Una vez más el Papa Francisco nos sorprende con su sencillez y entrega, no sé si llamarlo herramientas de misericordia. Nos escribe y nos habla de personas laicas que llamamos catequistas que ayudan y sirven a la comunidad de las parroquias y que no tienen un salario ni persiguen ser mejor que otros, sino sencillamente es una entrega voluntaria, abierta, con un corazón y mente guiada por el Espíritu Santo, y lo que si quieren y desean es ser mejores artesanos para guiar a unos corazones frágiles y delicados como son los de nuestros catequizados. Y hoy por hoy la huella que dejamos en ellos lleva una gran responsabilidad que puede marcarlos para su vida. Es posible que en nuestras manos esté el alivio de esos corazoncitos que buscan de alguna forma conocer a Jesús, y en este "motu proprio" el Papa nos apoya y nos guía para que nos demos cuenta que más que un servicio, es una vocación de entrega. Y es en unión con las familias de nuestros niños donde nos contagiamos de amor, de fe, de conocer la Buena Noticia, el Evangelio, que Jesús es el Señor y nos ama con todo su corazón.

Diana. Catequista Parroquia S. Marcos. Tegueste

 

Mi valoración sobre el ministerio del catequista que ha instaurado recientemente el papa Francisco, quisiera partir de que este hecho me ha permitido tomar mayor conciencia respecto a la importancia del compromiso del laico, en particular el mío, en la obra de la evangelización.

El ser llamado al ministerio catequético requiere una respuesta al Señor, a nuestros chicos y a nuestra comunidad, que me produce una desproporción entre lo que se me ha dado y lo que soy capaz de dar, está claro que no por mi genialidad, ni voluntad, ni iniciativa, soy capaz de llegar al corazón y a la inteligencia de los chicos y de su familia.  Siempre pido al Señor, antes de empezar las sesiones de catequesis, poder ser sus manos, sus palabras, sus gestos…y que, a través de mi miseria, incoherencia, ineptitud sean capaces de encontrarse con Cristo.
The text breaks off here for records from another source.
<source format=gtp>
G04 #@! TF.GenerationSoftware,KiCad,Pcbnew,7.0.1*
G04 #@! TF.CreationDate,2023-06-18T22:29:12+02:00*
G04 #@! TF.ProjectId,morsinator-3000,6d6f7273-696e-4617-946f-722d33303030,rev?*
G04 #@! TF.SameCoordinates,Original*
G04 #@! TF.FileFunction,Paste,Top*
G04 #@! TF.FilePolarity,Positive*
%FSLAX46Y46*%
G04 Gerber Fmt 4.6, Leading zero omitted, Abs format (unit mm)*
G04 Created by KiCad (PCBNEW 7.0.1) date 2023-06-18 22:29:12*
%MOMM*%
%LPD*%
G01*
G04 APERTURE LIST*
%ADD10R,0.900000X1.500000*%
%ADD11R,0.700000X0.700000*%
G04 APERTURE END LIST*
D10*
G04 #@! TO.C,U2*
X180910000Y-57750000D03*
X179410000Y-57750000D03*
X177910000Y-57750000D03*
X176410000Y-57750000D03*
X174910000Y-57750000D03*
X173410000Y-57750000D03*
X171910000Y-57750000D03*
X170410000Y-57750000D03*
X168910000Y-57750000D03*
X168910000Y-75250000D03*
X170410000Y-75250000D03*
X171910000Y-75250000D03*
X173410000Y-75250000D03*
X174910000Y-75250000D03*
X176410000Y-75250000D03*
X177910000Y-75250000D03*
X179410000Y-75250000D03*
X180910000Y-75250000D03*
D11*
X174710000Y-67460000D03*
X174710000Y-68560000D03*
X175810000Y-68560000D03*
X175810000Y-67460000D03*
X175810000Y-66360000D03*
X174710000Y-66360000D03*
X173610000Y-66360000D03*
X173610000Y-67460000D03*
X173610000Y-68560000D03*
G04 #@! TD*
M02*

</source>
En este ministerio catequético, se nos pide una mayor preparación y formación, y es lógico ya que no se puede improvisar, porque el compromiso de transmitir la fe, además del conocimiento de sus contenidos, requiere un encuentro personal previo con el Señor. También una toma de conciencia de que hablamos en nombre de la Iglesia y transmitimos la fe de la Iglesia, no nuestra particularidad.
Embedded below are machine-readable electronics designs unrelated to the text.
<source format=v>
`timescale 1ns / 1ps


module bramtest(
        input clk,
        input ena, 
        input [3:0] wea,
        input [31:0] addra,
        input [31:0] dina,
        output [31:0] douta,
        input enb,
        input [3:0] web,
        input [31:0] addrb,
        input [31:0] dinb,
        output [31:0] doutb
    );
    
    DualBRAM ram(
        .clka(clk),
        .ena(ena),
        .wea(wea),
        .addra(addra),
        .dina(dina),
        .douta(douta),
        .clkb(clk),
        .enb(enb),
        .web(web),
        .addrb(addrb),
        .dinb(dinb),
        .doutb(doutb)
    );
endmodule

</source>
Concluyendo, aunque no llego a comprender en su totalidad la implicación de este ministerio, sí que me supone tomar consciencia de que tengo que responder seriamente a esta vocación a la que he sido llamada.

Ana Moscoso Borges. Catequesis confirmación. Parroquia S. Marcos. Tegueste.

Es una alegría pensar que “El Ser Catequista por vocación” ha suscitado en el Papa _Francisco redactar una carta Apostólica. 

No todos harán este Ministerio ya que es una llamada personal que el Señor hace a cada uno desde su experiencia personal con El.

Deja claro que no es clerical, sino de Laicos (Bautizados y estar en el mundo) que Evangelicen y acompañen a niños, jóvenes y adultos desde la llamada personal a Ser.

El Catequista no deja de ser un testigo de que Cristo vive y que debe participar de la vida de la Iglesia.

El catequista da el primer anuncio como dice el papa Francisco por eso la importancia de que cada Laico encuentro su vocación dentro de la Iglesia, no todos estamos llamados a este Ministerio.